To report expanded 2-year follow-up of a previously reported randomized trial evaluating intravitreal 0.5 mg ranibizumab or 4 mg triamcinolone combined with focal/grid laser compared with focal/grid laser alone for treatment of diabetic macular edema (DME).

Design

Multicenter, randomized clinical trial.

Participants

A total of 854 study eyes of 691 participants with visual acuity of 20/32 to 20/320 (approximate Snellen equivalent) and DME involving the fovea.

Methods

Continuation of procedures previously reported for the randomized trial.

Main outcome measures

Best-corrected visual acuity and safety at the 2-year visit.

Results

At the 2-year visit, compared with the sham + prompt laser group, the mean change in the visual acuity letter score from baseline was 3.7 letters greater in the ranibizumab + prompt laser group (95% confidence interval adjusted for multiple comparisons [aCI], -0.4 to +7.7), 5.8 letters greater in the ranibizumab + deferred laser group (95% aCI, +1.9 to +9.8), and 1.5 letters worse in the triamcinolone + prompt laser group (95% aCI, -5.5 to +2.4). After the 1- to 2-year visit in the ranibizumab + prompt or deferred laser groups, the median numbers of injections were 2 and 3 (potential maximum of 13), respectively. At the 2-year visit, the percentages of eyes with central subfield thickness ?250 ?m were 59% in the sham + prompt laser group, 43% in the ranibizumab + prompt laser group, 42% in the ranibizumab + deferred laser group, and 52% in the triamcinolone + prompt laser group. No systemic events attributable to study treatment were apparent. Three eyes in 3 (0.8%) of 375 participants had injection-related endophthalmitis in the ranibizumab groups, whereas elevated intraocular pressure and cataract surgery were more frequent in the triamcinolone + prompt laser group.

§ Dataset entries
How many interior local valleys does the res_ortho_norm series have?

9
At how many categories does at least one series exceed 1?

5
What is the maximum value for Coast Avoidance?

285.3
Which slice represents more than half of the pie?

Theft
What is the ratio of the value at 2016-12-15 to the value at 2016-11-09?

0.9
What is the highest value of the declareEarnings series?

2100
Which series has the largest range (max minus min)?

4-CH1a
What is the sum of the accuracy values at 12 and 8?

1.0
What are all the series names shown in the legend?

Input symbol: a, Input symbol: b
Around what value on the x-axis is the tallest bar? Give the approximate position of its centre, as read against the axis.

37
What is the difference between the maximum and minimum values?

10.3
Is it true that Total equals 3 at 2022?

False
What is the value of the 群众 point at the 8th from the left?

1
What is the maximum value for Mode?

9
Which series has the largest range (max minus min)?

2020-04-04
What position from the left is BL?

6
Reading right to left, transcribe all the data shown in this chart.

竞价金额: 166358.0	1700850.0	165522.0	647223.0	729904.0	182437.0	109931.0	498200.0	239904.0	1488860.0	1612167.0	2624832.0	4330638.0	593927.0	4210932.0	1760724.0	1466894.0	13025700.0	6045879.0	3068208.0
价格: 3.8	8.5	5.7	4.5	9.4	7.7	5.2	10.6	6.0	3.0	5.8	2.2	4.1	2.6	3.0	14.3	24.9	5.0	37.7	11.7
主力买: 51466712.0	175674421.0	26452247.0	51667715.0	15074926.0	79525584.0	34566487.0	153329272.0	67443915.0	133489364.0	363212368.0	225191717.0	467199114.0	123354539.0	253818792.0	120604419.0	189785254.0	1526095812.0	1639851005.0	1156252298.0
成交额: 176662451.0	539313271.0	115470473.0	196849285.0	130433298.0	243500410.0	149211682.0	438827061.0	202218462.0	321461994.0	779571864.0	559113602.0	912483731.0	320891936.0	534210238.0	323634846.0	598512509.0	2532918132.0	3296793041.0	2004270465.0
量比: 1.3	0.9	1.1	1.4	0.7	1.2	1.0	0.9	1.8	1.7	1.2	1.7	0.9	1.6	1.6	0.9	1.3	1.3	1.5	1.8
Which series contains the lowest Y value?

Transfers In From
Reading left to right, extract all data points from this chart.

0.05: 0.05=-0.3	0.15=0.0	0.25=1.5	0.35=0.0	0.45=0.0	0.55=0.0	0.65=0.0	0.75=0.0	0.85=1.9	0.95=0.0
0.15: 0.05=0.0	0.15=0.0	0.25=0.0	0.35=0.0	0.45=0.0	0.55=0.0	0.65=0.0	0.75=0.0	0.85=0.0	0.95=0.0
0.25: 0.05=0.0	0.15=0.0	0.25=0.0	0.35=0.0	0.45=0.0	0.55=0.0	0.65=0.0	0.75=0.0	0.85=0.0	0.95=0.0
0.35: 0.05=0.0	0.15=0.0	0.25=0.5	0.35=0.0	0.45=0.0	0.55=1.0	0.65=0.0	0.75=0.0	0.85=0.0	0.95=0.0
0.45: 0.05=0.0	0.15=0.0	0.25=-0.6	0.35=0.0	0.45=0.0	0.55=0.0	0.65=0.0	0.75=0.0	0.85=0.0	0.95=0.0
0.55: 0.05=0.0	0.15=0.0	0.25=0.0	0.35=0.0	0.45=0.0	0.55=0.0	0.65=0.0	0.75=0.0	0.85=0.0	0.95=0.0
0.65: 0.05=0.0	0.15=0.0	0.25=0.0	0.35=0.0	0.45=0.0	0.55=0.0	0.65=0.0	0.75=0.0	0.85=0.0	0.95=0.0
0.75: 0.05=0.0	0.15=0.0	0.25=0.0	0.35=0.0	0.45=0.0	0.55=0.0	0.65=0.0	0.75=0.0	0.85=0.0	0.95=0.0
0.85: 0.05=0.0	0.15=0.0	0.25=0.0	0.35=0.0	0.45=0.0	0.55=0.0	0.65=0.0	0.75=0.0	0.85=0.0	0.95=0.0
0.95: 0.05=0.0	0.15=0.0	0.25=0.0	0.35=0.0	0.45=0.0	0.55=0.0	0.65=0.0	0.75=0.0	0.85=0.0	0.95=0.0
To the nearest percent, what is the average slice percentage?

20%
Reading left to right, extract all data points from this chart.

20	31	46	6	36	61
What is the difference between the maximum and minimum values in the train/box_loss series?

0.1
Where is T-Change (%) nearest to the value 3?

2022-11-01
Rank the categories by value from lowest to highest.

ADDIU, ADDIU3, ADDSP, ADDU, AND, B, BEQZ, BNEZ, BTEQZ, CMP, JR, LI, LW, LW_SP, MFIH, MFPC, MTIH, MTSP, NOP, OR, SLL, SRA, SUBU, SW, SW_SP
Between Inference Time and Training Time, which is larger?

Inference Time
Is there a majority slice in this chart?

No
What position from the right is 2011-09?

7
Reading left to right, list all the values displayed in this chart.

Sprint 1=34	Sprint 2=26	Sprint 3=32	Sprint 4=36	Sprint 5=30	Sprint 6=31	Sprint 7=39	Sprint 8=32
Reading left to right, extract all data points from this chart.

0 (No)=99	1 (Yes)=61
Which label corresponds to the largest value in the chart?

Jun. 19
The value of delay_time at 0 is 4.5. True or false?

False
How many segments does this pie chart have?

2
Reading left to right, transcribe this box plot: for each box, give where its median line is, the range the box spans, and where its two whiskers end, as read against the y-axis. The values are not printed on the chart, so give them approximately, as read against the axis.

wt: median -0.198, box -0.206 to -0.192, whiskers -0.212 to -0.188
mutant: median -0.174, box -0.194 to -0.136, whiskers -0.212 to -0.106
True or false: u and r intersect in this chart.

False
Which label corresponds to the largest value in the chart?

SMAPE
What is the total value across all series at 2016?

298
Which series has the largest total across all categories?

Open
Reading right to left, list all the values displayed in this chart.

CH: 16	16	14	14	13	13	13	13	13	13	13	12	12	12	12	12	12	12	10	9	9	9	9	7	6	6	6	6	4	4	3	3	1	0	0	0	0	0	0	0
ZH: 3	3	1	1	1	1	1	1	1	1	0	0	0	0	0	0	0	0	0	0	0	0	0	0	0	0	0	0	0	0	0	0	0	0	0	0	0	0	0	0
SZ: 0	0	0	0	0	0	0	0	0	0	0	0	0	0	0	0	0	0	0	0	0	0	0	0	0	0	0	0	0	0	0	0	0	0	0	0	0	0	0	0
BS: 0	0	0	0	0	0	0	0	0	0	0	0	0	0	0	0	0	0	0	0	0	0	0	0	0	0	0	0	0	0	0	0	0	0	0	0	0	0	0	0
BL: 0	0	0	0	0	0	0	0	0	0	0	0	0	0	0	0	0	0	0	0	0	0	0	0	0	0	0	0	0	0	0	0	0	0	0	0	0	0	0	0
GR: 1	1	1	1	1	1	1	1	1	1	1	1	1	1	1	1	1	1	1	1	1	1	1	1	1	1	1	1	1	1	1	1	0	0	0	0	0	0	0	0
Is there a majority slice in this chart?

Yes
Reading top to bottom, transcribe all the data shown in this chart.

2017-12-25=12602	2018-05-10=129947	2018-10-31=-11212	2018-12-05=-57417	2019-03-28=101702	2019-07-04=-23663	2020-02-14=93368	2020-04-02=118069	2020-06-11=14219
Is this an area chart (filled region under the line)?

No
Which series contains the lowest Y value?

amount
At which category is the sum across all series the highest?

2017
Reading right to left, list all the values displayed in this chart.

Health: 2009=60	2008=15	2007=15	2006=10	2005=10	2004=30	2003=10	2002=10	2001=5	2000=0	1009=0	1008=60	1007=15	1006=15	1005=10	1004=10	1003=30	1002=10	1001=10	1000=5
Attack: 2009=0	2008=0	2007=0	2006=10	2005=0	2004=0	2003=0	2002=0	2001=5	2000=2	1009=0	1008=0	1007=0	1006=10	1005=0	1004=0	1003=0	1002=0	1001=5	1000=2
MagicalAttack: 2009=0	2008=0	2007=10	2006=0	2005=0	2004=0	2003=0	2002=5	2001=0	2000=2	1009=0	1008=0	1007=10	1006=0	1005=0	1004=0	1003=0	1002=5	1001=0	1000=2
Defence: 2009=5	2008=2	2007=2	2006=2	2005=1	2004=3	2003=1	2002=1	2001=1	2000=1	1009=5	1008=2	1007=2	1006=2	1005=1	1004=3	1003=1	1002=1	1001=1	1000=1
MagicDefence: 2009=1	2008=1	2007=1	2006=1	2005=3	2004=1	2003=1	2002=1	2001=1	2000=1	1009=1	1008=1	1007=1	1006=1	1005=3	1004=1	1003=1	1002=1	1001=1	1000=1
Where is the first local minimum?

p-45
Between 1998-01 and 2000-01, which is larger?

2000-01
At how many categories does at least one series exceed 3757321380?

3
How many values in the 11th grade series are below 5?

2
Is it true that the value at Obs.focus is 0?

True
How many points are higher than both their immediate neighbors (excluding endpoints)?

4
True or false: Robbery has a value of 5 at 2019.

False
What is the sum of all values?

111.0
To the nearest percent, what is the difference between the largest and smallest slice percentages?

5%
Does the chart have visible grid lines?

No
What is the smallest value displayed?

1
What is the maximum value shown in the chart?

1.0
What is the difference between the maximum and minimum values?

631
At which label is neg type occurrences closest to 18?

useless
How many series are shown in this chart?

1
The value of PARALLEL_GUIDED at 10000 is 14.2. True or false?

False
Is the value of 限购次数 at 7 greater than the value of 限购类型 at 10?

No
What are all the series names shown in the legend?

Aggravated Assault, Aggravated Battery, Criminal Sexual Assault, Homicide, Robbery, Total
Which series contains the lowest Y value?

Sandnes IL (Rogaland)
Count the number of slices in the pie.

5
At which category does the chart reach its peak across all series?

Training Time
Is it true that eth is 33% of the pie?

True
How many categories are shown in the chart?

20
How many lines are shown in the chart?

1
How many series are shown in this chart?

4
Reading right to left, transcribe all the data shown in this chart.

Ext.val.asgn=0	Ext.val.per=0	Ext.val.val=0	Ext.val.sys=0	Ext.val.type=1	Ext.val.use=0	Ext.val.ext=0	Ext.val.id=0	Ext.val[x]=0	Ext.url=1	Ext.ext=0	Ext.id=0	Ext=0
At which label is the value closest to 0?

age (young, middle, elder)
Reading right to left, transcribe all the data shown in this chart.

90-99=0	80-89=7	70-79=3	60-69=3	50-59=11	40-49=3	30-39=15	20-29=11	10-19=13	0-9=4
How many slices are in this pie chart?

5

§ Activity list
1) Please list the four treatment groups compared in the Results section of the diabetic macular edema abstract.
2) Translate into Spanish this sentence from the diabetic macular edema abstract: "No systemic events attributable to study treatment were apparent."
3) Summarize the diabetic macular edema abstract in two sentences.
The listing above is separate material, apart from the diabetic macular edema abstract.

§ Per-task answers
1)
- sham + prompt laser
- ranibizumab + prompt laser
- ranibizumab + deferred laser
- triamcinolone + prompt laser

2) No se evidenciaron eventos sistémicos atribuibles al tratamiento del estudio.

3) A multicenter randomized trial of 854 eyes in 691 participants with diabetic macular edema reports 2-year follow-up of intravitreal ranibizumab or triamcinolone combined with focal/grid laser versus focal/grid laser alone. At 2 years, compared with sham + prompt laser, mean visual acuity change was 3.7 letters greater with ranibizumab + prompt laser, 5.8 letters greater with ranibizumab + deferred laser and 1.5 letters worse with triamcinolone + prompt laser, with injection-related endophthalmitis in 3 participants in the ranibizumab groups and more frequent elevated intraocular pressure and cataract surgery in the triamcinolone + prompt laser group.